What is needed: Print all of the data exactly.

The records:
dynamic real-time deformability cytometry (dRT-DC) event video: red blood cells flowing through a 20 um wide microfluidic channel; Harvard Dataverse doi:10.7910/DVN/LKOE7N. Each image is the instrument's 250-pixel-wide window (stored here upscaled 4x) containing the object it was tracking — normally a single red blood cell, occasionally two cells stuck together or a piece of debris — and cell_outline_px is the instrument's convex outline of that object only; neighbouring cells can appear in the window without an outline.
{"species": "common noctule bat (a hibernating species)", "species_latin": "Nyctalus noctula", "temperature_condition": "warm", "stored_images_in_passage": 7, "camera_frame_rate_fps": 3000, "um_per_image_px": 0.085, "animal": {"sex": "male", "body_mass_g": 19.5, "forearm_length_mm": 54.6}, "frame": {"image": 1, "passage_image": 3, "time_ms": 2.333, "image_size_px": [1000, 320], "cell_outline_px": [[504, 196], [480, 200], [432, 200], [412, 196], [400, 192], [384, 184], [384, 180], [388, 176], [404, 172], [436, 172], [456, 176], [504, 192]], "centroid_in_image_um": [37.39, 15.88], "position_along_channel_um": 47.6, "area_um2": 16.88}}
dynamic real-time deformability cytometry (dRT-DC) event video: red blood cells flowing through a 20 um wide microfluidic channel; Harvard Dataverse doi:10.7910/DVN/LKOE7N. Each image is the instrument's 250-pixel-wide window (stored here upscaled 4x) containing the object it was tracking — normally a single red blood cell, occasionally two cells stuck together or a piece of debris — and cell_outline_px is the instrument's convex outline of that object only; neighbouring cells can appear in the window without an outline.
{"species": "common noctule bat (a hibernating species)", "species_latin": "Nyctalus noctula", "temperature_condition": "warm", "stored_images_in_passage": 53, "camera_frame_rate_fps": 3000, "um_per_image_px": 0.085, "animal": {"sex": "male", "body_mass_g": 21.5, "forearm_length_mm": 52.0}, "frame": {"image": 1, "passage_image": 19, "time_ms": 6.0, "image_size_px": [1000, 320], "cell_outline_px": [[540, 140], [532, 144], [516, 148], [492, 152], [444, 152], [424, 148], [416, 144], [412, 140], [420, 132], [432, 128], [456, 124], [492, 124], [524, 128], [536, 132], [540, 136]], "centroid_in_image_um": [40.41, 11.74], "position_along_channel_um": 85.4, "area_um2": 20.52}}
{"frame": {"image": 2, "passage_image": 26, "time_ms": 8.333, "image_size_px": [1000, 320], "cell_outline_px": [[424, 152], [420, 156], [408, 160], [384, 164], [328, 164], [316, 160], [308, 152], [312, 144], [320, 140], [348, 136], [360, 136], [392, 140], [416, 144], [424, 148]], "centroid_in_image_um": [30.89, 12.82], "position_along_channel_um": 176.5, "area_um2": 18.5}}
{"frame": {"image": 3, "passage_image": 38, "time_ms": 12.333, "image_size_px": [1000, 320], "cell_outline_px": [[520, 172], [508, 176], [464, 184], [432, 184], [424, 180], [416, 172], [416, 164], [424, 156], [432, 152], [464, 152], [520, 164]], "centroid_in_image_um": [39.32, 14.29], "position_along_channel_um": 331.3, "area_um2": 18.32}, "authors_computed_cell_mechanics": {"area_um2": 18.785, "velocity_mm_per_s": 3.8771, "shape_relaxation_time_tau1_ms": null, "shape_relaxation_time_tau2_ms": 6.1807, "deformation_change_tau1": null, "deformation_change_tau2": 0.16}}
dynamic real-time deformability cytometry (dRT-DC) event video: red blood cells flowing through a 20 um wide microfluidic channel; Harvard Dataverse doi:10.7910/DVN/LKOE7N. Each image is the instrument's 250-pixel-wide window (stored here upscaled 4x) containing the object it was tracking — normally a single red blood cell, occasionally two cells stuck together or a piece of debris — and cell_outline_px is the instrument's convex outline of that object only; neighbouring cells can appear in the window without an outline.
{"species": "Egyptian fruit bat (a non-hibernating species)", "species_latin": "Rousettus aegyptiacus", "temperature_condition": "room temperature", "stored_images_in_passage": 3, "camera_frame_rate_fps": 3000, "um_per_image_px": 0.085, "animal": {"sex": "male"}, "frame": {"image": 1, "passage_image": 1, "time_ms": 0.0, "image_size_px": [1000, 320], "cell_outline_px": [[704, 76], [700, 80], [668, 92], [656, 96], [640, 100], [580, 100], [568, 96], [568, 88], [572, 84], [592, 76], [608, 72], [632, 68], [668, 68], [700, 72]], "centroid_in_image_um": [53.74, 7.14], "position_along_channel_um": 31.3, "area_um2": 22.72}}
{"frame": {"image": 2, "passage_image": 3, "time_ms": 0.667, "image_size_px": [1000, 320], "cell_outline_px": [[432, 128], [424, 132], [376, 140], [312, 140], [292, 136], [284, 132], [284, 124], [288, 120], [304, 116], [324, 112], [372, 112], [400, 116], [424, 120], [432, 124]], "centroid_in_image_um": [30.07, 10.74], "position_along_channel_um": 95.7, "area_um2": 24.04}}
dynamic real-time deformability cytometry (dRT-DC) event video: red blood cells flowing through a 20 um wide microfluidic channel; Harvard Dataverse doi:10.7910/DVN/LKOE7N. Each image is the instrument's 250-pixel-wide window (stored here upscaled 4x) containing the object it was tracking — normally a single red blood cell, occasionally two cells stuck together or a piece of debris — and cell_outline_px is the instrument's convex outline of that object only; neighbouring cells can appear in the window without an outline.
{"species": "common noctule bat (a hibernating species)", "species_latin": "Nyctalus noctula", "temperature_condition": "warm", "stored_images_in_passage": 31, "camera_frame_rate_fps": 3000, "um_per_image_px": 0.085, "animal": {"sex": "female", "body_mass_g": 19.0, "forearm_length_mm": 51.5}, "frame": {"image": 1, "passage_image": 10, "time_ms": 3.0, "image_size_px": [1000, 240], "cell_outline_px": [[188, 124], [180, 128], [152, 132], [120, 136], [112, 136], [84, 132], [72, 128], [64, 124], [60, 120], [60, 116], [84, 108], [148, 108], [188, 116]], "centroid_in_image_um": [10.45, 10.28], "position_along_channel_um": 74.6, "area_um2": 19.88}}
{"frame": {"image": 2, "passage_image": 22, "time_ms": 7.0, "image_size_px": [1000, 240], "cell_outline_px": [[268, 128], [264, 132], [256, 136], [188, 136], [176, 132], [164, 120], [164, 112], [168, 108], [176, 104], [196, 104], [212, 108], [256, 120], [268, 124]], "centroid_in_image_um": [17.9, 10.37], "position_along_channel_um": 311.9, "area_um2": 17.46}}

Problem solution:
dynamic real-time deformability cytometry (dRT-DC) event video: red blood cells flowing through a 20 um wide microfluidic channel; Harvard Dataverse doi:10.7910/DVN/LKOE7N. Each image is the instrument's 250-pixel-wide window (stored here upscaled 4x) containing the object it was tracking — normally a single red blood cell, occasionally two cells stuck together or a piece of debris — and cell_outline_px is the instrument's convex outline of that object only; neighbouring cells can appear in the window without an outline.
{"species": "common noctule bat (a hibernating species)", "species_latin": "Nyctalus noctula", "temperature_condition": "warm", "stored_images_in_passage": 7, "camera_frame_rate_fps": 3000, "um_per_image_px": 0.085, "animal": {"sex": "male", "body_mass_g": 19.5, "forearm_length_mm": 54.6}, "frame": {"image": 1, "passage_image": 3, "time_ms": 2.333, "image_size_px": [1000, 320], "cell_outline_px": [[504, 196], [480, 200], [432, 200], [412, 196], [400, 192], [384, 184], [384, 180], [388, 176], [404, 172], [436, 172], [456, 176], [504, 192]], "centroid_in_image_um": [37.39, 15.88], "position_along_channel_um": 47.6, "area_um2": 16.88}}
dynamic real-time deformability cytometry (dRT-DC) event video: red blood cells flowing through a 20 um wide microfluidic channel; Harvard Dataverse doi:10.7910/DVN/LKOE7N. Each image is the instrument's 250-pixel-wide window (stored here upscaled 4x) containing the object it was tracking — normally a single red blood cell, occasionally two cells stuck together or a piece of debris — and cell_outline_px is the instrument's convex outline of that object only; neighbouring cells can appear in the window without an outline.
{"species": "common noctule bat (a hibernating species)", "species_latin": "Nyctalus noctula", "temperature_condition": "warm", "stored_images_in_passage": 53, "camera_frame_rate_fps": 3000, "um_per_image_px": 0.085, "animal": {"sex": "male", "body_mass_g": 21.5, "forearm_length_mm": 52.0}, "frame": {"image": 1, "passage_image": 19, "time_ms": 6.0, "image_size_px": [1000, 320], "cell_outline_px": [[540, 140], [532, 144], [516, 148], [492, 152], [444, 152], [424, 148], [416, 144], [412, 140], [420, 132], [432, 128], [456, 124], [492, 124], [524, 128], [536, 132], [540, 136]], "centroid_in_image_um": [40.41, 11.74], "position_along_channel_um": 85.4, "area_um2": 20.52}}
{"frame": {"image": 2, "passage_image": 26, "time_ms": 8.333, "image_size_px": [1000, 320], "cell_outline_px": [[424, 152], [420, 156], [408, 160], [384, 164], [328, 164], [316, 160], [308, 152], [312, 144], [320, 140], [348, 136], [360, 136], [392, 140], [416, 144], [424, 148]], "centroid_in_image_um": [30.89, 12.82], "position_along_channel_um": 176.5, "area_um2": 18.5}}
{"frame": {"image": 3, "passage_image": 38, "time_ms": 12.333, "image_size_px": [1000, 320], "cell_outline_px": [[520, 172], [508, 176], [464, 184], [432, 184], [424, 180], [416, 172], [416, 164], [424, 156], [432, 152], [464, 152], [520, 164]], "centroid_in_image_um": [39.32, 14.29], "position_along_channel_um": 331.3, "area_um2": 18.32}, "authors_computed_cell_mechanics": {"area_um2": 18.785, "velocity_mm_per_s": 3.8771, "shape_relaxation_time_tau1_ms": null, "shape_relaxation_time_tau2_ms": 6.1807, "deformation_change_tau1": null, "deformation_change_tau2": 0.16}}
dynamic real-time deformability cytometry (dRT-DC) event video: red blood cells flowing through a 20 um wide microfluidic channel; Harvard Dataverse doi:10.7910/DVN/LKOE7N. Each image is the instrument's 250-pixel-wide window (stored here upscaled 4x) containing the object it was tracking — normally a single red blood cell, occasionally two cells stuck together or a piece of debris — and cell_outline_px is the instrument's convex outline of that object only; neighbouring cells can appear in the window without an outline.
{"species": "Egyptian fruit bat (a non-hibernating species)", "species_latin": "Rousettus aegyptiacus", "temperature_condition": "room temperature", "stored_images_in_passage": 3, "camera_frame_rate_fps": 3000, "um_per_image_px": 0.085, "animal": {"sex": "male"}, "frame": {"image": 1, "passage_image": 1, "time_ms": 0.0, "image_size_px": [1000, 320], "cell_outline_px": [[704, 76], [700, 80], [668, 92], [656, 96], [640, 100], [580, 100], [568, 96], [568, 88], [572, 84], [592, 76], [608, 72], [632, 68], [668, 68], [700, 72]], "centroid_in_image_um": [53.74, 7.14], "position_along_channel_um": 31.3, "area_um2": 22.72}}
{"frame": {"image": 2, "passage_image": 3, "time_ms": 0.667, "image_size_px": [1000, 320], "cell_outline_px": [[432, 128], [424, 132], [376, 140], [312, 140], [292, 136], [284, 132], [284, 124], [288, 120], [304, 116], [324, 112], [372, 112], [400, 116], [424, 120], [432, 124]], "centroid_in_image_um": [30.07, 10.74], "position_along_channel_um": 95.7, "area_um2": 24.04}}
dynamic real-time deformability cytometry (dRT-DC) event video: red blood cells flowing through a 20 um wide microfluidic channel; Harvard Dataverse doi:10.7910/DVN/LKOE7N. Each image is the instrument's 250-pixel-wide window (stored here upscaled 4x) containing the object it was tracking — normally a single red blood cell, occasionally two cells stuck together or a piece of debris — and cell_outline_px is the instrument's convex outline of that object only; neighbouring cells can appear in the window without an outline.
{"species": "common noctule bat (a hibernating species)", "species_latin": "Nyctalus noctula", "temperature_condition": "warm", "stored_images_in_passage": 31, "camera_frame_rate_fps": 3000, "um_per_image_px": 0.085, "animal": {"sex": "female", "body_mass_g": 19.0, "forearm_length_mm": 51.5}, "frame": {"image": 1, "passage_image": 10, "time_ms": 3.0, "image_size_px": [1000, 240], "cell_outline_px": [[188, 124], [180, 128], [152, 132], [120, 136], [112, 136], [84, 132], [72, 128], [64, 124], [60, 120], [60, 116], [84, 108], [148, 108], [188, 116]], "centroid_in_image_um": [10.45, 10.28], "position_along_channel_um": 74.6, "area_um2": 19.88}}
{"frame": {"image": 2, "passage_image": 22, "time_ms": 7.0, "image_size_px": [1000, 240], "cell_outline_px": [[268, 128], [264, 132], [256, 136], [188, 136], [176, 132], [164, 120], [164, 112], [168, 108], [176, 104], [196, 104], [212, 108], [256, 120], [268, 124]], "centroid_in_image_um": [17.9, 10.37], "position_along_channel_um": 311.9, "area_um2": 17.46}}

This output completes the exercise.